In England, there is mixed evidence about the appropriateness of this system. Design has proven a major challenge; in the first year, there was a cost blowout as surgeries achieved a much higher proportion of points than was expected.

So, could such an approach be taken in Australia?

The answer is that it would be difficult. Patients are registered to surgeries in England, meaning it’s easier to link clinical outcomes with the activity of particular doctors.

But Medicare data does show us which patients see which doctors, so linking to outcomes might be feasible in Australia.

However, as with much of the area of international transferability of health policy, the basic policy idea would need to be adapted to reflect the existing health system architecture.

Keeping people out of hospitals

Over the past decade, the English health system has pursued a policy of local commissioning of services. Led by local GPs, Clinical Commissioning Groups (CCGs) are responsible for allocating their local community’s health budget on emergency care, elective hospital care, maternity services and community mental health services.

CCGs place general practitioners at the heart of health care funding decisions, giving them a role previously undertaken by lay managers in primary care.

The aim is to strengthen primary care and keep people out of hospitals. If you make one body responsible for purchasing primary care (such as GPs) and secondary care (predominantly hospitals), you’re likely to make better use intensive GP interventions that would reduce the use of considerably more expensive hospital care.

In the 2012 Health and Social Care Act, the Conservative-led coalition placed £65 Billion into the hands of 211 newly-formed CCGs, 65% of a total NHS budget of £95 Billion. The English experience of commissioning is still a developing story. It appears to offer benefit, but the design of the system is crucial. Those doing the local commissioning must be supported both logistically and financially, so they have the time to dedicate to this work and it isn’t just passed on to bureaucrats.

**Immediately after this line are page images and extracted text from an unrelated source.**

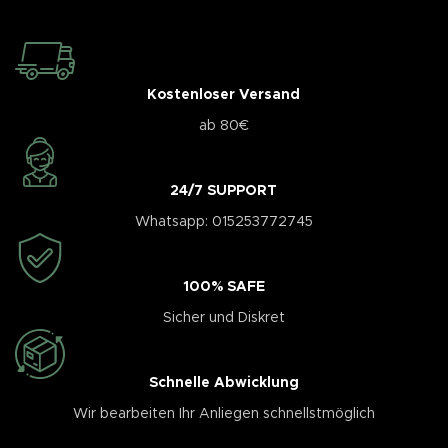
Kostenloser Versand
ab 80€
24/7 SUPPORT
Whatsapp: 015253772745
100% SAFE
Sicher und Diskret
Schnelle Abwicklung
Wir bearbeiten Ihr Anliegen schnellstmöglich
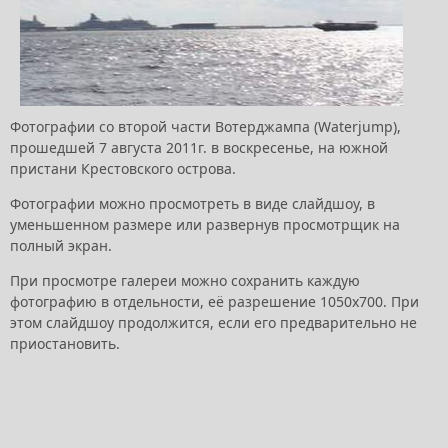
Фотографии со второй части Вотерджампа (Waterjump),
прошедшей 7 августа 2011г. в воскресенье, на южной
пристани Крестовского острова.
Фотографии можно просмотреть в виде слайдшоу, в
уменьшенном размере или развернув просмотрщик на
полный экран.
При просмотре галереи можно сохранить каждую
фотографию в отдельности, её разрешение 1050х700. При
этом слайдшоу продолжится, если его предварительно не
приостановить.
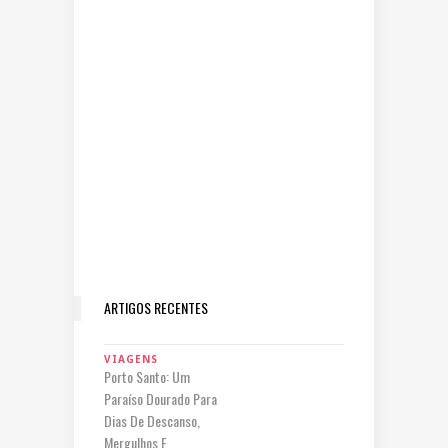
ARTIGOS RECENTES
VIAGENS
Porto Santo: Um
Paraíso Dourado Para
Dias De Descanso,
Mergulhos E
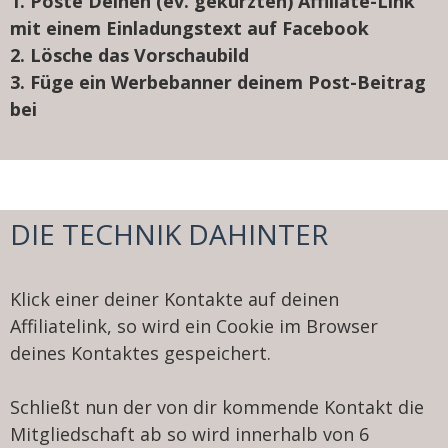
1. Poste Deinen (ev. gekürzten) Affiliate-Link
mit einem Einladungstext auf Facebook
2. Lösche das Vorschaubild
3. Füge ein Werbebanner deinem Post-Beitrag
bei
DIE TECHNIK DAHINTER
Klick einer deiner Kontakte auf deinen
Affiliatelink, so wird ein Cookie im Browser
deines Kontaktes gespeichert.
Schließt nun der von dir kommende Kontakt die
Mitgliedschaft ab so wird innerhalb von 6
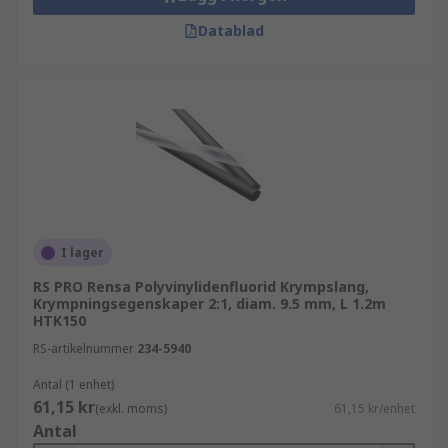
Datablad
I lager
RS PRO Rensa Polyvinylidenfluorid Krympslang,
Krympningsegenskaper 2:1, diam. 9.5 mm, L 1.2m
HTK150
RS-artikelnummer
234-5940
Antal (1 enhet)
61,15 kr
(exkl. moms)
61,15 kr/enhet
Antal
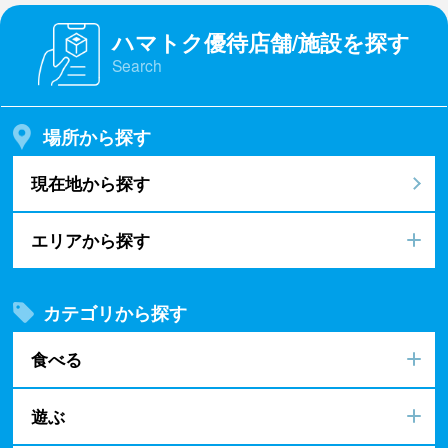
ハマトク優待店舗/施設を探す
Search
場所から探す
現在地から探す
エリアから探す
カテゴリから探す
食べる
遊ぶ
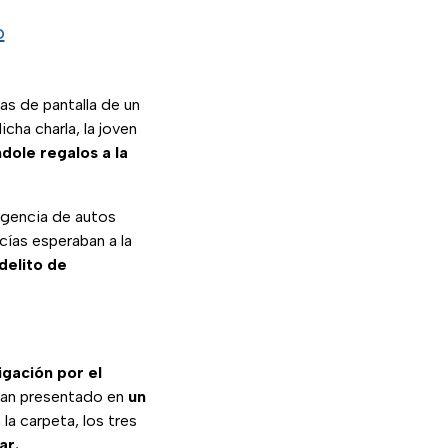
o
as de pantalla de un
ha charla, la joven
dole regalos a la
 Agencia de autos
cías esperaban a la
delito de
igación por el
bían presentado en
un
 la carpeta, los tres
ar.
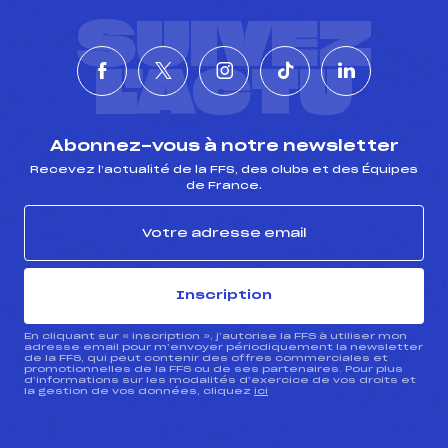
SUIVEZ
L'ACTU
Abonnez-vous à notre newsletter
Recevez l’actualité de la FFS, des clubs et des Équipes
de France.
Inscription
En cliquant sur « inscription », j’autorise la FFS à utiliser mon
adresse email pour m’envoyer périodiquement la newsletter
de la FFS, qui peut contenir des offres commerciales et
promotionnelles de la FFS ou de ses partenaires. Pour plus
d’informations sur les modalités d’exercice de vos droits et
la gestion de vos données, cliquez
ici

Australia’s fragmented system

Our health system is funded from a mixture of state/territory and federal money. Primary care is predominantly paid for by Medicare, while much of the financial cost of providing hospital care is met by the states and territories.

This poses a major problem for health-care reform. There is an incentive for both the states and the federal government to shift costs towards the other, which can be easily done by moving patients between primary and secondary care.

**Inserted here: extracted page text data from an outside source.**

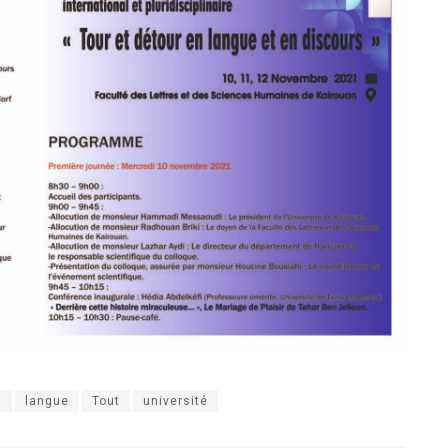
n
langue
Tout
université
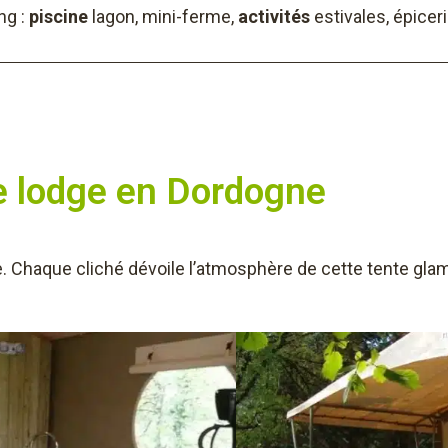
ng :
piscine
lagon, mini-ferme,
activités
estivales, épiceri
e lodge en Dordogne
 Chaque cliché dévoile l’atmosphère de cette tente glamp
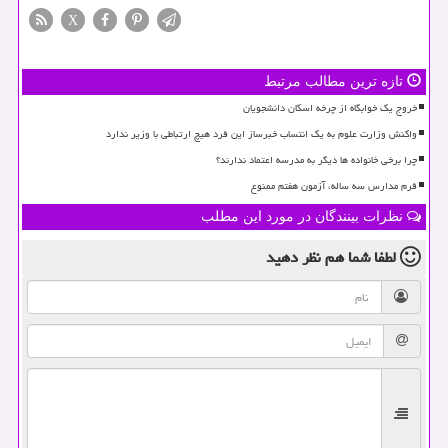
X
تازه ترین مطالب مرتبط
خروج یک خوابگاه از چرخه اسکان دانشجویان
واکنش وزارت علوم به یک انتساب خبرساز این فرد هیچ ارتباطی با وزیر ندارد
چرا برخی خانواده ها دیگر به مدرسه اعتماد ندارند؟
فرم مدارس سه ساله، آزمون هفتم ممنوع
نظرات بینندگان در مورد این مطلب
لطفا شما هم
نظر دهید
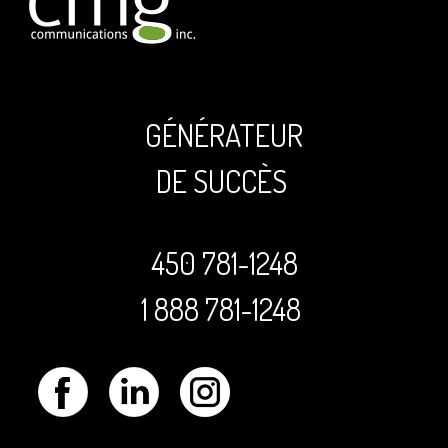
GÉNÉRATEUR
DE SUCCÈS
450 781-1248
1 888 781-1248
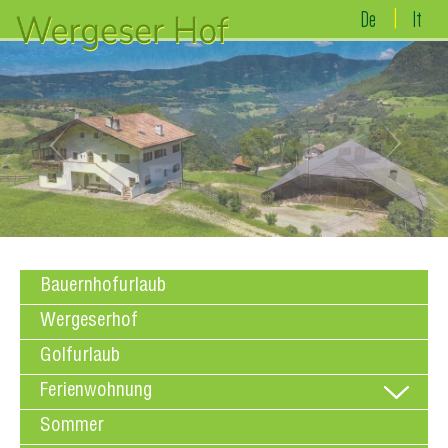
De
It
Bauernhofurlaub
Wergeserhof
Golfurlaub
Ferienwohnung
Sommer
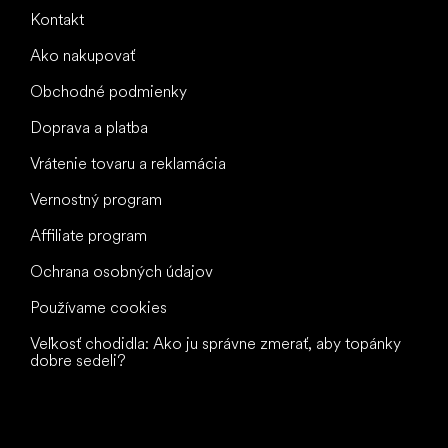
Kontakt
Ako nakupovať
Obchodné podmienky
Doprava a platba
Vrátenie tovaru a reklamácia
Vernostný program
Affiliate program
Ochrana osobných údajov
Používame cookies
Veľkosť chodidla: Ako ju správne zmerať, aby topánky
dobre sedeli?
Všetko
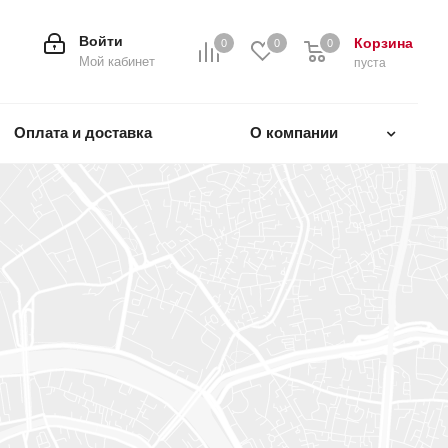
Войти
Корзина
0
0
0
0
Мой кабинет
пуста
Оплата и доставка
О компании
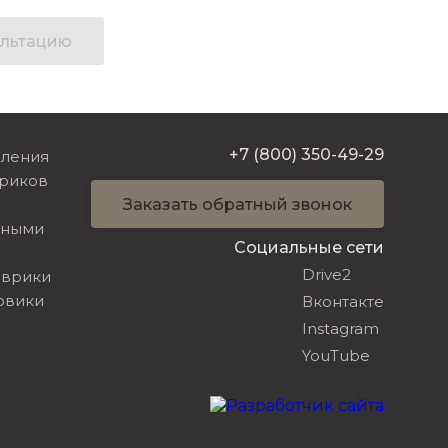
ультацию
+7 (800) 350-49-29
вления
риков
Заказать обратный звонок
ьными
Социальные сети
Drive2
оврики
овики
Вконтакте
Instagram
YouTube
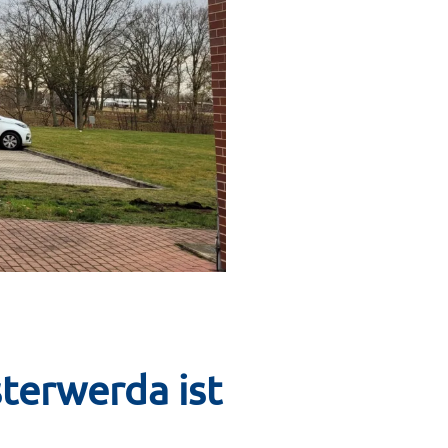
terwerda ist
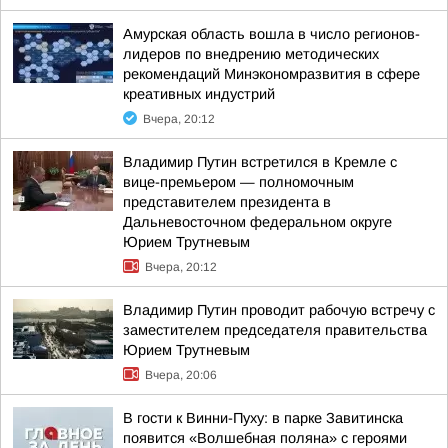
Амурская область вошла в число регионов-
лидеров по внедрению методических
рекомендаций Минэкономразвития в сфере
креативных индустрий
Вчера, 20:12
Владимир Путин встретился в Кремле с
вице-премьером — полномочным
представителем президента в
Дальневосточном федеральном округе
Юрием Трутневым
Вчера, 20:12
Владимир Путин проводит рабочую встречу с
заместителем председателя правительства
Юрием Трутневым
Вчера, 20:06
В гости к Винни-Пуху: в парке Завитинска
появится «Волшебная поляна» с героями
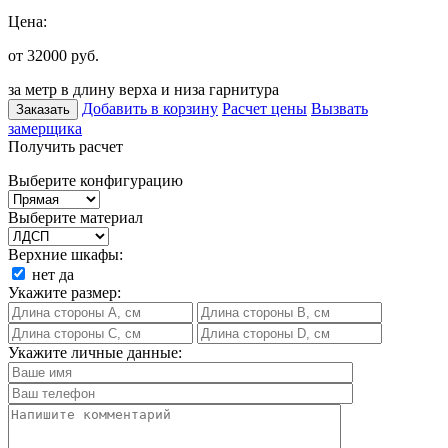
Цена:
от 32000
руб.
за метр в длину верха и низа гарнитура
Добавить в корзину
Расчет цены
Вызвать
Заказать
замерщика
Получить расчет
Выберите конфигурацию
Выберите материал
Верхние шкафы:
нет
да
Укажите размер:
Укажите личные данные:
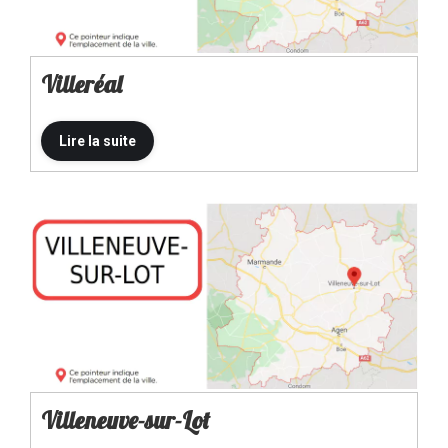
Villeréal
Villeneuve-sur-Lot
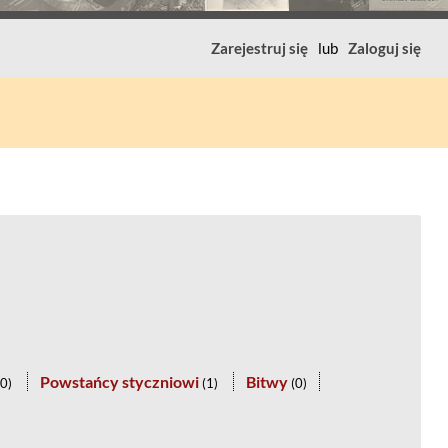
Zarejestruj się
lub
Zaloguj się
Powstańcy styczniowi
Bitwy
0
)
(
1
)
(
0
)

Further, the incentive to keep people out of hospital by providing more high-quality primary care is weak, because the government level responsible for primary care (federal) does not reap any savings from this extra investment.

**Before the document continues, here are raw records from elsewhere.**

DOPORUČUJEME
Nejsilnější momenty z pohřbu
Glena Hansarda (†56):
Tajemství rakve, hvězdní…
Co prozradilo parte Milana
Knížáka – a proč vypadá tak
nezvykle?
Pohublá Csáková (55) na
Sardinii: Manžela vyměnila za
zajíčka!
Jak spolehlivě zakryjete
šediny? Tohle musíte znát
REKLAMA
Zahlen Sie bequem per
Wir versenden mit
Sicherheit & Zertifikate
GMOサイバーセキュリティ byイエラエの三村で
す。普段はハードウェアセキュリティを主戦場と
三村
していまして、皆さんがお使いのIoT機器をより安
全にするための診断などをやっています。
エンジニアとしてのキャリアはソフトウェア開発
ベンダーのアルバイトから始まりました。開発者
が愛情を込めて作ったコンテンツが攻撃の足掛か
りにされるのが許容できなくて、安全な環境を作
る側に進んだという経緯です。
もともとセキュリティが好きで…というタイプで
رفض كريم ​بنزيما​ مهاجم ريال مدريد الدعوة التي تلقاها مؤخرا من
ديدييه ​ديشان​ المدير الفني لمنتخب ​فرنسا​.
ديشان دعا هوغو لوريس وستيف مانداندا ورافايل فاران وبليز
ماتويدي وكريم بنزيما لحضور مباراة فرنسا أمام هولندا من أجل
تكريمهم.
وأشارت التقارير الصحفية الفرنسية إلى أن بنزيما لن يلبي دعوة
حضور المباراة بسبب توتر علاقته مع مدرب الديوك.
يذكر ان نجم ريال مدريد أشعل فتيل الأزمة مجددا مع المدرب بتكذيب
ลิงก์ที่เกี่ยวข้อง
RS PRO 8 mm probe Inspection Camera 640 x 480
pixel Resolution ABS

Community-level organisations such as Medicare Locals are being given small pockets of funding to commission locally, and it is likely that this role will be included in the new Primary Health Networks (PHNs) when they replace Medicare Locals.

One option is to give local commissioners more power through the PHNs and redirect some state government funding directly to the community-based organisations.

But caution is required, as English history demonstrates high-quality commissioning requires substantial time and financial investment, as well as effective leadership and the willingness of clinicians to engage.

Designing a better health system

Like most other countries, Australia cannot continue to fund the increasing demand for health care, and we need to look for ways to strengthen the role of primary care and keep people out of hospital.

In the endless debate around how to pay doctors in a way that doesn’t cause over- or under-servicing, adding payments for keeping people healthy is one possibility Australia should consider. But we need to keep in mind the possible negative consequences of such a policy.

Similarly, Australia should consider supporting local clinicians to make decisions that benefit their community. But because our health systems are so structurally different, the design of such a system for Australia would be a challenge requiring considerable thought.

This article was first published in The Conversation on 4 September 2014. Richard Norman is Senior Research Fellow in Health Economics at Curtin University, Suzanne Robinson is Associate Professor of Health Policy and Management at Curtin University.